En face, une douzaine d’avocats représentent les très nombreuses parties civiles qui ont choisi de demander réparation par la "voie de l’action", d’après l’expression d’une de leurs avocates. A savoir une citation directe pour "tromperie aggravée". Tromperie, car les consommateurs du Mediator, antidiabétique largement détourné comme coupe-faim, estiment qu’ils n’ont pas été informés sur la nature, la composition et les effets indésirables du médicament, ni sur le métabolisme de son principe actif, le Benfluorex.

En tout, plus de 600 personnes demandent réparation, note la présidente de la 15e chambre du tribunal correctionnel de Nanterre, Isabelle Prevost-Desprez. Mais en parallèle de la citation directe, d’autres victimes ont choisi de suivre une autre procédure : depuis septembre 2011, les laboratoires sont mis en examen et une enquête est menée par deux juges d’instruction au pôle santé du Parquet de Paris - qui a promis de clore l’enquête d’ici décembre.

++++++

→ **CONSIGNE**
Recopiez le passage du texte sur le procès du Mediator en commençant par « En face, une » et en poursuivant jusqu'à « actif, le Benfluorex. ».

++++++

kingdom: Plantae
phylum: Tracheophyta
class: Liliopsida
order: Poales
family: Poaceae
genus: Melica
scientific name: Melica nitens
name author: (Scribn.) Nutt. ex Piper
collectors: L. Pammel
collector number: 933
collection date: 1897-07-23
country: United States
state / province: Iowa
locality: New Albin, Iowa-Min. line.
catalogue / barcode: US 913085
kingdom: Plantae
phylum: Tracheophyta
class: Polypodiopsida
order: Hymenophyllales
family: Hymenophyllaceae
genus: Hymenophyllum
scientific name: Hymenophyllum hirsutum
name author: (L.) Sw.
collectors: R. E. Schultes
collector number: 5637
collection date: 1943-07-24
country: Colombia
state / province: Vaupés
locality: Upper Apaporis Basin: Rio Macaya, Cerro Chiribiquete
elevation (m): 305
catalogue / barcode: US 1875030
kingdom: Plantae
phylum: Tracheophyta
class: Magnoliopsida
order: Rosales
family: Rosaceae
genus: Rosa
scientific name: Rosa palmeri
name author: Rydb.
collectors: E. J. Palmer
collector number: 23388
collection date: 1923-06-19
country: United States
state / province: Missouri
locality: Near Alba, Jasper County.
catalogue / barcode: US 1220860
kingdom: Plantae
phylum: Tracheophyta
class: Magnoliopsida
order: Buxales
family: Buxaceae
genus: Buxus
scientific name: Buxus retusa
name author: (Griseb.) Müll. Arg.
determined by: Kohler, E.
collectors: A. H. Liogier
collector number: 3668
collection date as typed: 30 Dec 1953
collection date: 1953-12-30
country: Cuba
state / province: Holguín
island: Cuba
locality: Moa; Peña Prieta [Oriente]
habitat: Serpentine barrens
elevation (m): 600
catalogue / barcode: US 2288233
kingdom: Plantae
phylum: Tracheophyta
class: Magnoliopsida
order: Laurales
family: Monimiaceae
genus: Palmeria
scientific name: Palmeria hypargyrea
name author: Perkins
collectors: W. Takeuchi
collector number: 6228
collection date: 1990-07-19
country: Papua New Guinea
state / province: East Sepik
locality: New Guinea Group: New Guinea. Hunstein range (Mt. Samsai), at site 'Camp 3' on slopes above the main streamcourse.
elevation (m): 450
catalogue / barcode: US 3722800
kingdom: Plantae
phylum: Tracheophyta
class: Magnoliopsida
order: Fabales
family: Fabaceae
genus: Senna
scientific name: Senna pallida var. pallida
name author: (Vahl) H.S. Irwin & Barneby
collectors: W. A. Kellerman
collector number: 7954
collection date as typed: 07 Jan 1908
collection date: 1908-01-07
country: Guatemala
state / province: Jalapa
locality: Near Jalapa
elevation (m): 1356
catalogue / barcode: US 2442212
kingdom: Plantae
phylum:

++++++

→ **RÉSULTAT**
En face, une douzaine d’avocats représentent les très nombreuses parties civiles qui ont choisi de demander réparation par la "voie de l’action", d’après l’expression d’une de leurs avocates. A savoir une citation directe pour "tromperie aggravée". Tromperie, car les consommateurs du Mediator, antidiabétique largement détourné comme coupe-faim, estiment qu’ils n’ont pas été informés sur la nature, la composition et les effets indésirables du médicament, ni sur le métabolisme de son principe actif, le Benfluorex.